Re: double quoted attribute value deleted

On 20 November 2010 at 13:22, leegold said:

> Hi, 
> 
> Using tidy to clean up an html file before I parse it. I thought Tidy
> would make the process smoother. I was looking for an automated way to
> report and fix for well-formed-ness... I am not an html standards expert
> I'm sure Tidy has good reason for doing the following by default.
> 
> Given a file with content only:  <table class=""datatable""></table>
> I do:  $ tidy  /home/g/Desktop/scrapes/xmlwf2.xml
> I get back:
> <!DOCTYPE html PUBLIC "-//W3C//DTD HTML 4.01//EN">
> <html>
> <head>
> <meta name="generator" content=
> "HTML Tidy for Linux/x86 (vers 7 December 2008), see www.w3.org">
> <title></title>
> </head>
> <body>
> <table class=""></table>
> </body>
> </html>
> 
> So, "datatable" is removed. Why? I ask because tidy removed content here
> and I'm worried about that. Is there a way to make tidy not do that?

Data excerpts
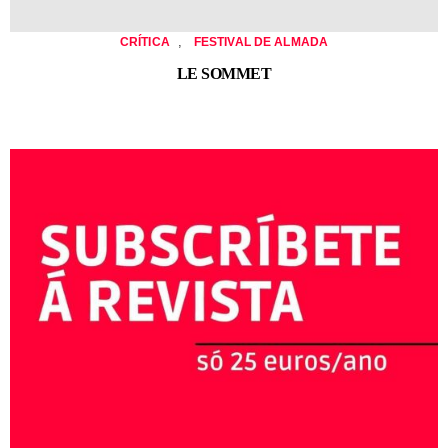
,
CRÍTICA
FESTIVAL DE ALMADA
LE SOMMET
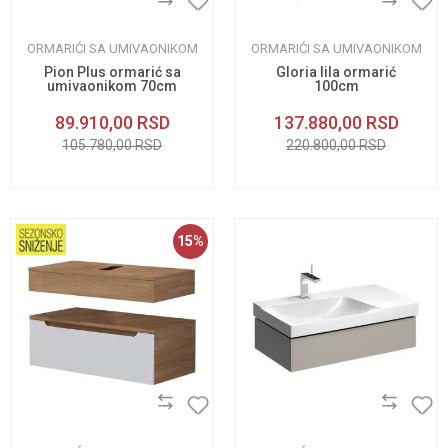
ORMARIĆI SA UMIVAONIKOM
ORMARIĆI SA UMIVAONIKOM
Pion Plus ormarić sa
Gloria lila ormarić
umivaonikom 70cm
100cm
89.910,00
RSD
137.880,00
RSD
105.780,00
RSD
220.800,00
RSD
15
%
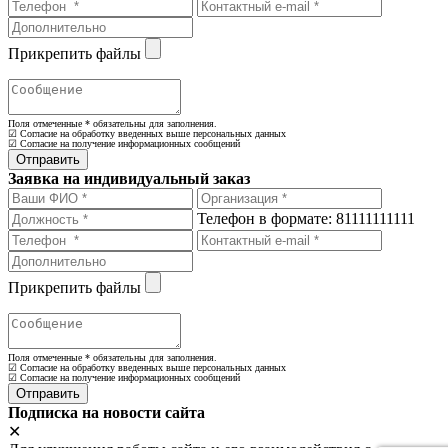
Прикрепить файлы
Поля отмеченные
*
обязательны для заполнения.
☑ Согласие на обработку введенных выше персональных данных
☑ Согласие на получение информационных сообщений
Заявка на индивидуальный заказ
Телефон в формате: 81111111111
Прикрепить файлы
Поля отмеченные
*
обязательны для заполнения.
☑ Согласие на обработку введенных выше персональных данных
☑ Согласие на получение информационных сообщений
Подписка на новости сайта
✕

---

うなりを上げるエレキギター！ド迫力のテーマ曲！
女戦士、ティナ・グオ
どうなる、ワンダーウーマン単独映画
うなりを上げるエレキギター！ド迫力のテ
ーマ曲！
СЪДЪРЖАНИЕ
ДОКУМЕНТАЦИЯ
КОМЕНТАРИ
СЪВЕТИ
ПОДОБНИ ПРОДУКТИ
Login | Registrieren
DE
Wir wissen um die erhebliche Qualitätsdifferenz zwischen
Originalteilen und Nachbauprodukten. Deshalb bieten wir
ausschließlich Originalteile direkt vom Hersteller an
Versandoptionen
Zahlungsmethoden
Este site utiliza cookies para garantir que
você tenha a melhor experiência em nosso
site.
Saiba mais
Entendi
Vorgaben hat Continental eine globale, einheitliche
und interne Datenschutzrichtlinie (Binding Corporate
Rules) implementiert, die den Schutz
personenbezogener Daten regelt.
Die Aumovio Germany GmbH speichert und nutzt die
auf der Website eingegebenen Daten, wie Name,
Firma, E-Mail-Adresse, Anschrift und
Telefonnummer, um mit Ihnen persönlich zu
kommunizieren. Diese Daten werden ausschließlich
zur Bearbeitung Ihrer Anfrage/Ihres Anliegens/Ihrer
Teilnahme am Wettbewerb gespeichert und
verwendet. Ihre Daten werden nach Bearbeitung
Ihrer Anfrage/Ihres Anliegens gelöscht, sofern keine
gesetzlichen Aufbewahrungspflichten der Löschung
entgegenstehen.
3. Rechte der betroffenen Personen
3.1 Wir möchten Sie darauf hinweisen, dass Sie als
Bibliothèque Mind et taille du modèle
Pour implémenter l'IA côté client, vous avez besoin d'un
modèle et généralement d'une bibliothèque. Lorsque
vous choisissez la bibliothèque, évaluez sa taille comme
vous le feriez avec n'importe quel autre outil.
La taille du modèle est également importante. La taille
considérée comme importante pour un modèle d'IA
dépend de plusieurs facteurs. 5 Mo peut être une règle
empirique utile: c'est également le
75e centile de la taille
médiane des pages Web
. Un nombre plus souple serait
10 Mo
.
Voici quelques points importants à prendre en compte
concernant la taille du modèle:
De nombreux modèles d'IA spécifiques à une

**EXERCISE 1:**
Please transcribe the rows from the line containing "うなりを上げるエレキギター！ド迫力のテーマ曲！" through the line containing "3. Rechte der betroffenen Personen", including both of those lines.
**EXERCISE 2:**
Continue the Tidy thread from its last line onward.
These rows have no connection to the Tidy thread.

**RESPONSE BOX 1:**
うなりを上げるエレキギター！ド迫力のテーマ曲！
女戦士、ティナ・グオ
どうなる、ワンダーウーマン単独映画
うなりを上げるエレキギター！ド迫力のテ
ーマ曲！
СЪДЪРЖАНИЕ
ДОКУМЕНТАЦИЯ
КОМЕНТАРИ
СЪВЕТИ
ПОДОБНИ ПРОДУКТИ
Login | Registrieren
DE
Wir wissen um die erhebliche Qualitätsdifferenz zwischen
Originalteilen und Nachbauprodukten. Deshalb bieten wir
ausschließlich Originalteile direkt vom Hersteller an
Versandoptionen
Zahlungsmethoden
Este site utiliza cookies para garantir que
você tenha a melhor experiência em nosso
site.
Saiba mais
Entendi
Vorgaben hat Continental eine globale, einheitliche
und interne Datenschutzrichtlinie (Binding Corporate
Rules) implementiert, die den Schutz
personenbezogener Daten regelt.
Die Aumovio Germany GmbH speichert und nutzt die
auf der Website eingegebenen Daten, wie Name,
Firma, E-Mail-Adresse, Anschrift und
Telefonnummer, um mit Ihnen persönlich zu
kommunizieren. Diese Daten werden ausschließlich
zur Bearbeitung Ihrer Anfrage/Ihres Anliegens/Ihrer
Teilnahme am Wettbewerb gespeichert und
verwendet. Ihre Daten werden nach Bearbeitung
Ihrer Anfrage/Ihres Anliegens gelöscht, sofern keine
gesetzlichen Aufbewahrungspflichten der Löschung
entgegenstehen.
3. Rechte der betroffenen Personen

**RESPONSE BOX 2:**
You have two pieces of information attached to <table>:
 class=""   - a valid attribute, which Tidy has retained;
 datatable"" - which is invalid and has been removed.

If datatable is supposed to be a (non-standard) attribute then it needs 
an equals sign separating it from the empty value string (the ""). That 
is, you should put
 <table class="" datatable="">

If it is supposed to be the value of the class attribute then it needs to 
go inside the quotes.

You can't expect Tidy to guess which of these two you meant.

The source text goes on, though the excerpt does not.